Św. Jan Paweł II gdy odwiedził Polskę w 1991 roku w czasie mszy świętej w Radomiu w powiedział:
„Cmentarzyska ofiar ludzkiego okrucieństwa w naszym stuleciu dołącza się inny jeszcze wielki cmentarz: cmentarz nienarodzonych, cmentarz bezbronnych, których twarzy nie poznała nawet własna matka, godząc się lub ulegając presji, aby zabrano im życie, zanim jeszcze się narodzą”.
I nie były to i nadal nie są przesadzone słowa. Wystarczy spojrzeć na statystyki i porównać je chociażby z liczbą ofiar największych katastrof dziejowych XX wieku. Liczba ofiar I wojny światowej – 30 mln, II wojny światowej 60 mln. Liczba ofiar aborcji w USA – 60 mln…
Tak, to nie jest pomyłka. Od roku 1973 r., kiedy w USA wprowadzono legalną aborcję na życzenie rocznie zabijanych jest średnio około ponad 1 mln poczętych obywateli Stanów Zjednoczonych Ameryki.

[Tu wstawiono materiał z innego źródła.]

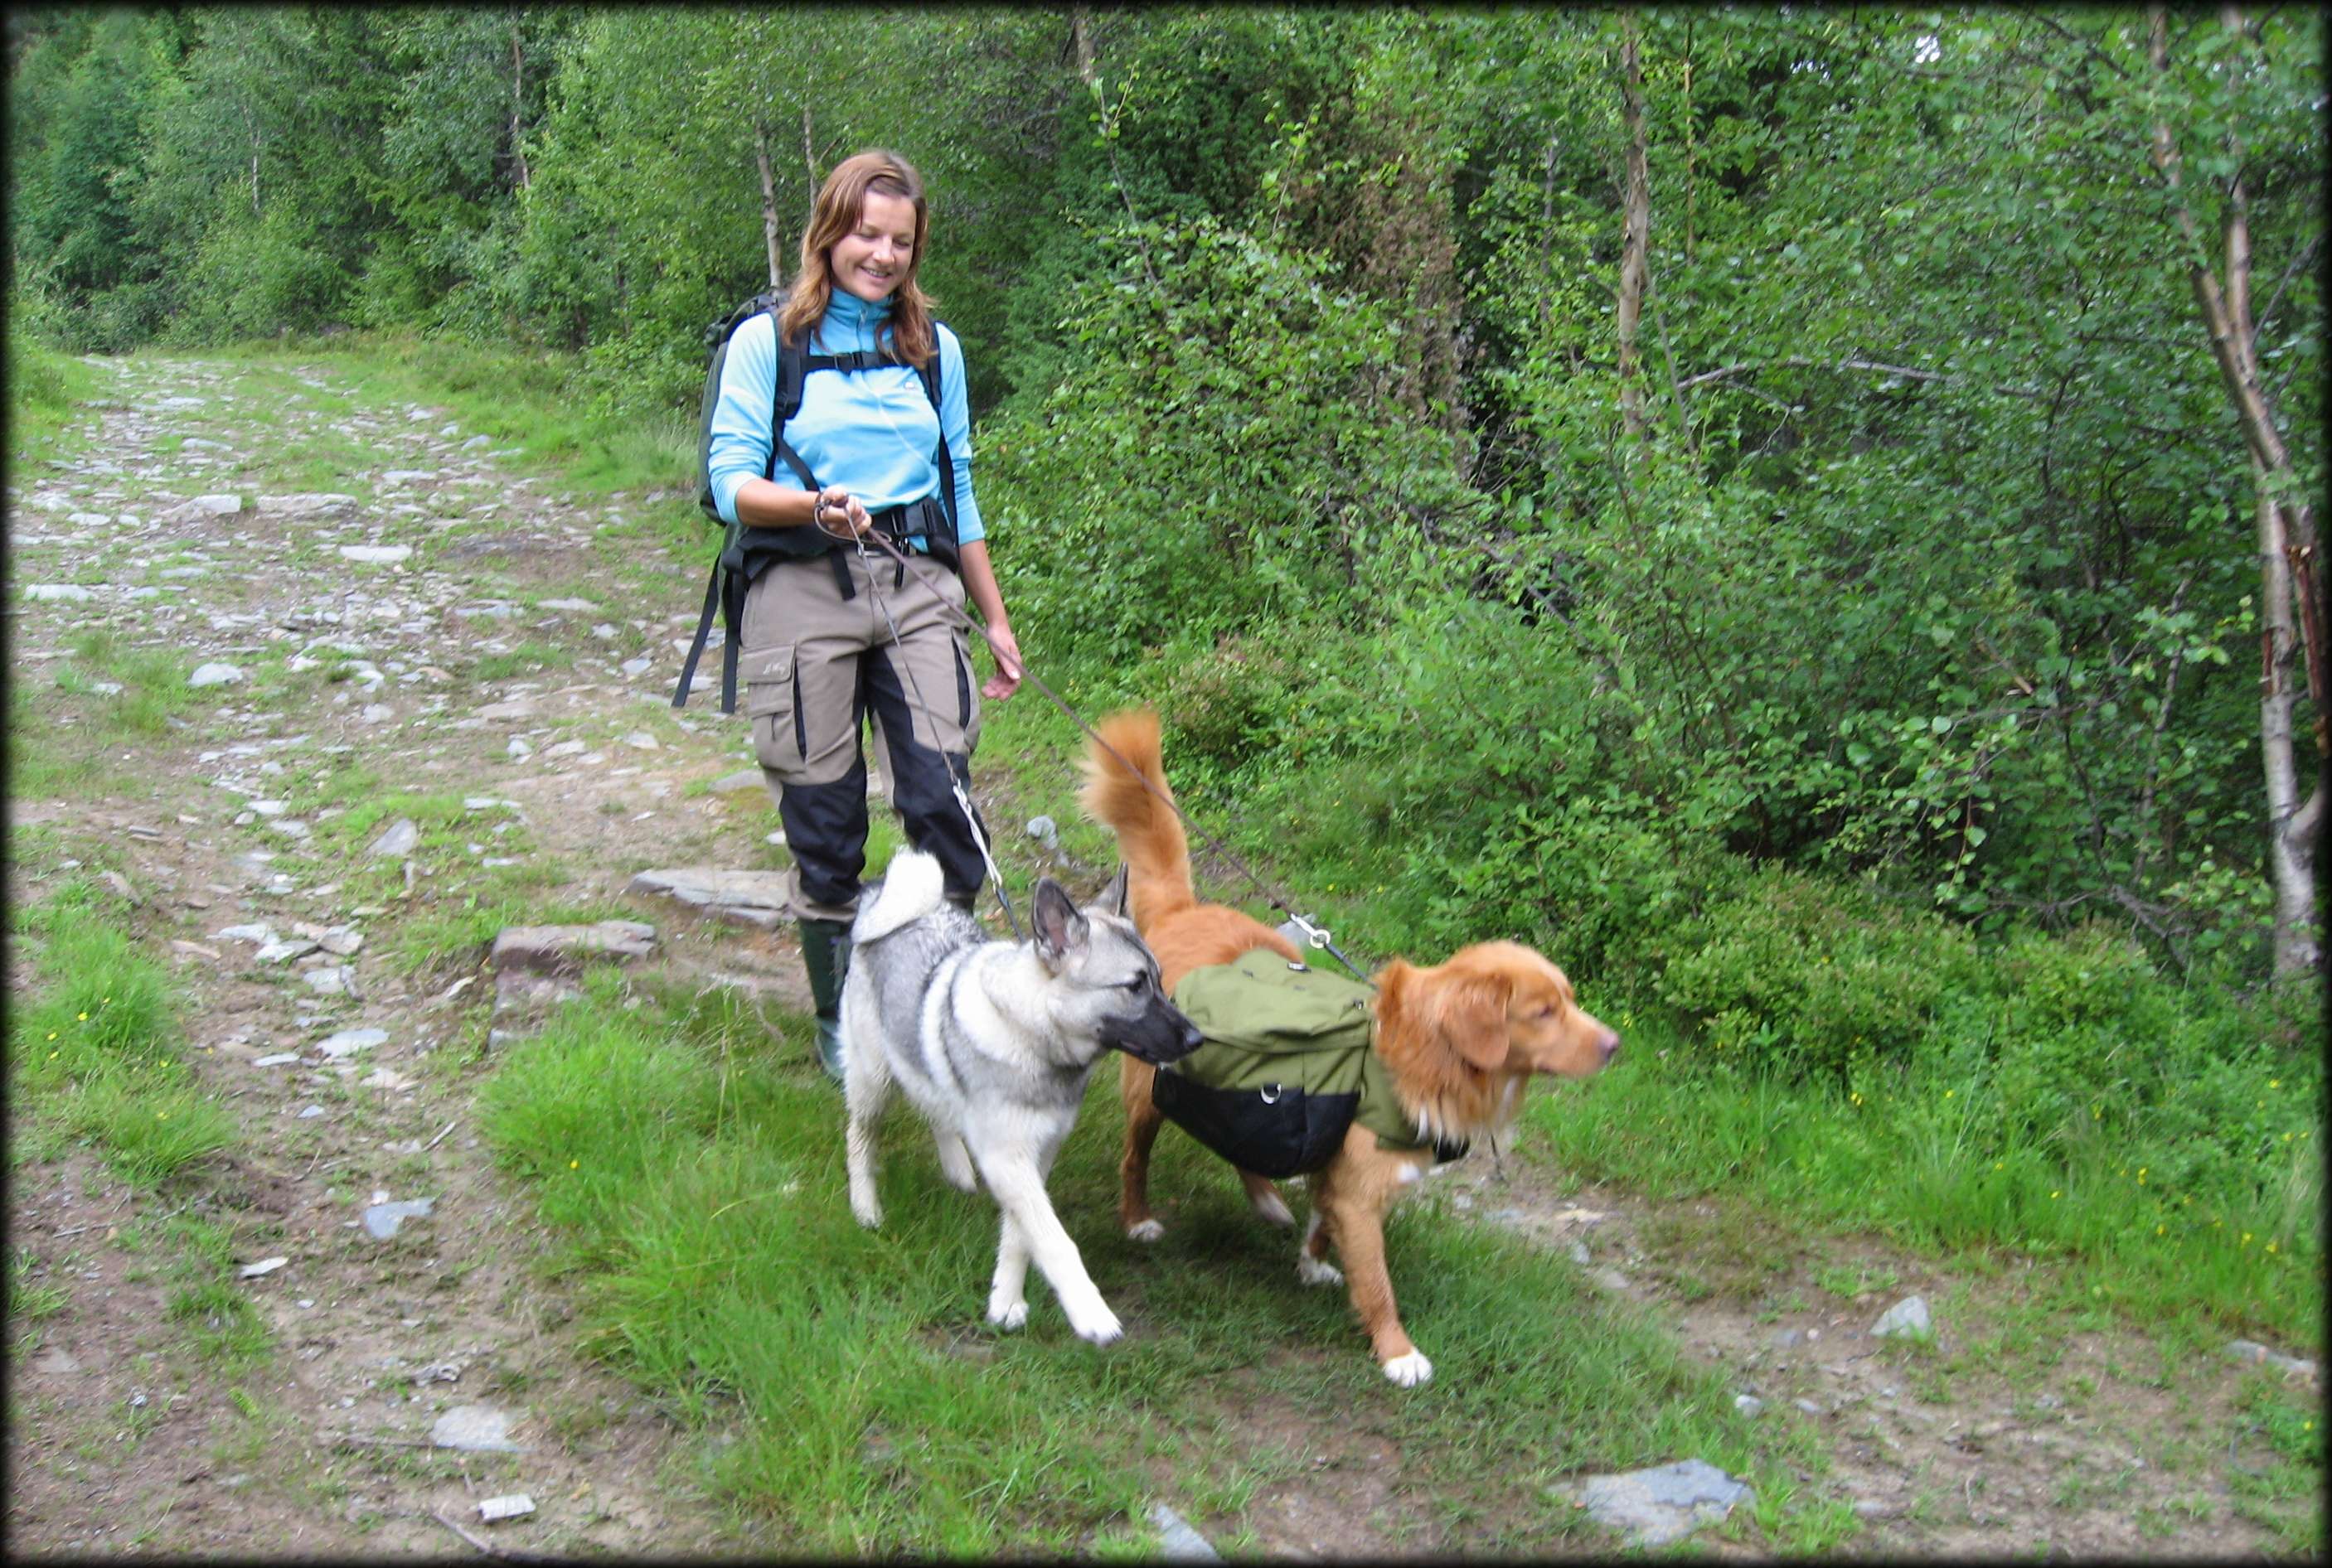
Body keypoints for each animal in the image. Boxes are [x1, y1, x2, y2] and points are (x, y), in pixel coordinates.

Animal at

60 mln zabitych. To tak jakby w 50 lat zgładzono całą ludność Polski z ludnością jej kilku mniejszymi sąsiadami. Niebywała, cicha zbrodnia. Adolf Hitler byłby dumny z tego Holocaustu.
Również i w Polsce środowiska prolife toczą batalię o uchwalenie ustawy o pełnym ochronie życia poczętego. W naszym kraju nie ma oczywiście takiej skali pozbawiania życia dzieci poczętych, natomiast ostatnimi czasy dyskutowana jest w dużej mierze tzw. aborcja eugeniczna.
Warto w tym miejscu również przytoczyć dane historyczne. Otóż wiele osób popierających aborcję upośledzonych genetycznie płodów chyba nie zdaje sobie do końca sprawę, że praktykę pozbawiania życia dzieci z defektami genetycznymi skutecznie wprowadzili w życie właśnie niemieccy naziści.
W ramach akcji, którą nazwano „eliminację życia niewartego życia” pielęgniarki i lekarze mieli obowiązek mordowania poprzez zastrzyk z trucizną, a później w komorach gazowych lub spalinami samochodowymi nowonarodzonych dzieci podejrzanych np. o Zespół Downa, małogłowie, wodogłowie, brak kończyn. W ramach tej akcji naziści wymordowali 100 tys. ludzi, w tym 30 tys. Polaków.
Przerażająca historia pokazująca, że również i dziś w czasach złego rozumienia demokracji, praw człowieka i wolności przekonań można zabrnąć tam gdzie najwięksi zbrodniarze.
Jak dobrze to ujął Św. Jan Paweł II w encyklice „Evangelium vitae”:
„Otóż to właśnie ma dziś miejsce także na scenie polityki i państwa: pierwotne i niezbywalne prawo do życia staje się przedmiotem dyskusji lub zostaje wręcz zanegowane na mocy głosowania parlamentu lub z woli części społeczeństwa, choćby nawet liczebnie przeważającej. Jest to zgubny rezultat nieograniczonego panowania relatywizmu: „prawo” przestaje być prawem, ponieważ nie jest już oparte na mocnym fundamencie nienaruszalnej godności osoby, ale zostaje podporządkowane woli silniejszego. W ten sposób demokracja, sprzeniewierzając się własnym zasadom, przeradza się w istocie w system totalitarny”.